Magistrate, 9th court, Bandra, Mumbai. On the intervention of some people he withdrew the case on the assurance that the respondent would sell the land near the bungalow of one Dr. Nagori and pay him the money, but the respondent failed to pay the money. The plaintiff stated that the cause of action for setting up counter claim had arisen on 13.12.2002 when he received the notice of the present suit. The respondent in his rejoinder to the amendment application took the plea, as regards counterclaim, that the appellant had filed his written statement on 21.2.2003 and therefore, in terms of rule 6-A (1) of order 8 of the Code of Civil Procedure, the counter claim could not be entertained. The respondent also took the stand that the counterclaim was barred by limitation and it could not be set up by amendment. In our opinion, both the objections are well-founded.

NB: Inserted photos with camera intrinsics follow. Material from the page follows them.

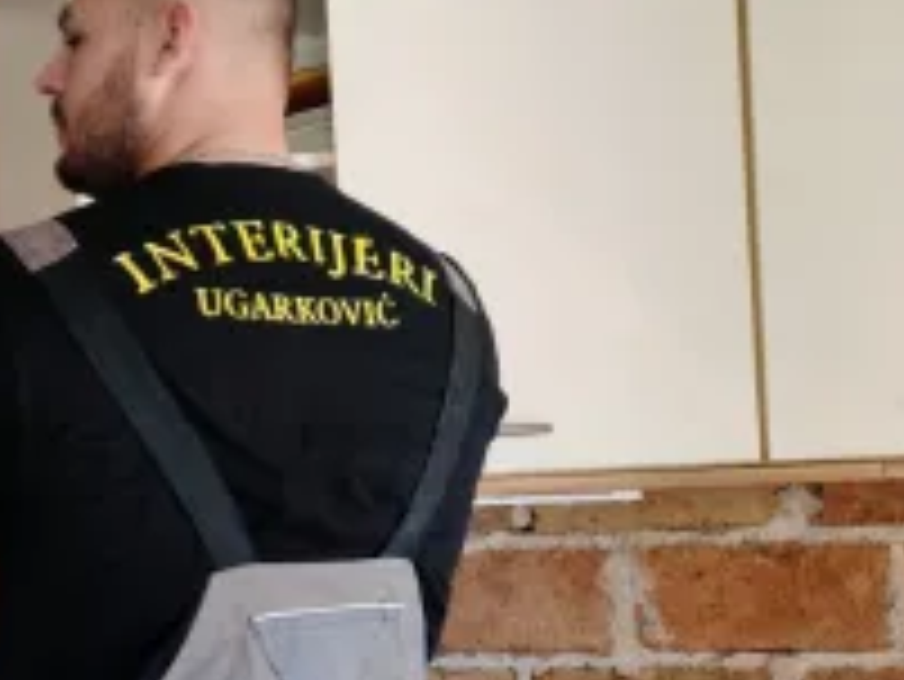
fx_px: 1437
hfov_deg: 32.2
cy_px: 486
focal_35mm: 55
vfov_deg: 26.3
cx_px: 0
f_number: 1.95
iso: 500
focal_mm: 5.52
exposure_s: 1/50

Under order 8 rule 6 A(1) of the Code of

Civil Procedure, a defendant in suit may in addition to his right of pleading a set off under rule 6, set up by way of counter claim any right or claim in respect of cause of action accruing to him against the plaintiff either before or after filing of suit "but before the defendant has delivered his defence or before the time limited for delivering his defence had expired".

As regards limitation, way back in L.J.

Leach & Co. Ltd V. Jardine Skinner and Co., AIR 1957

SC 357, the Supreme Court held that the Court would as a rule decline to allow amendments if a fresh suit on the amended claim would be barred by limitation on the date of application. In Laxmidas Dayabhai Kabrawala V.

Nanabhai Chunilal Kabrawala, AIR 1964 SC 11, it was held that amendment can be refused when the effect of it would be to take away from a party a legal right which had accrued to him by lapse of time. It may be so when fresh allegations are added or fresh reliefs are sought by way of amendment. Reference may also be made to Punjab National Bank Vs. Indian Bank, (2003) 6

SCC 79, T.N. Alloy Foundry Co. Ltd V. T.N. Electricity

Board, (2004) 3 SCC 392 and Raj Kumar V. Dipender Kaur

Sethi, (2005) 9 SCC 304.

Though the appellant claimed that the cause of action had arisen on 13.12.2002 when he received notice of the suit it is plain that the cause of action accrued on handing over the cheque allegedly as a security which got dishonoured. The appellant did institute a criminal case under Section 138 of the

Negotiable Instruments Act but for reasons known to him, withdrew the same. If on the date when he filed the amendment application he could not file a suit of his own for recovery of money, it would follow that he cannot seek the same relief by way of counter claim in the present suit. That part of the proposed amendment therefore, could not be allowed.

In view of the above discussions, while the proposed amendments in paragraphs 2, 4, 5 and 10 of the written statement, referred to above, are fit to be allowed, those related to the counter claim was rightly rejected. The impugned order of the Additional

District Judge dated 18.8.2006 as that of the learned

Single Judge dated 3.5.2006 are accordingly modified to this extent, and the writ petition and the appeal of the appellant are thus allowed in part to that extent. [AJAY RASTOGI], J. [S.N. JHA], CJ.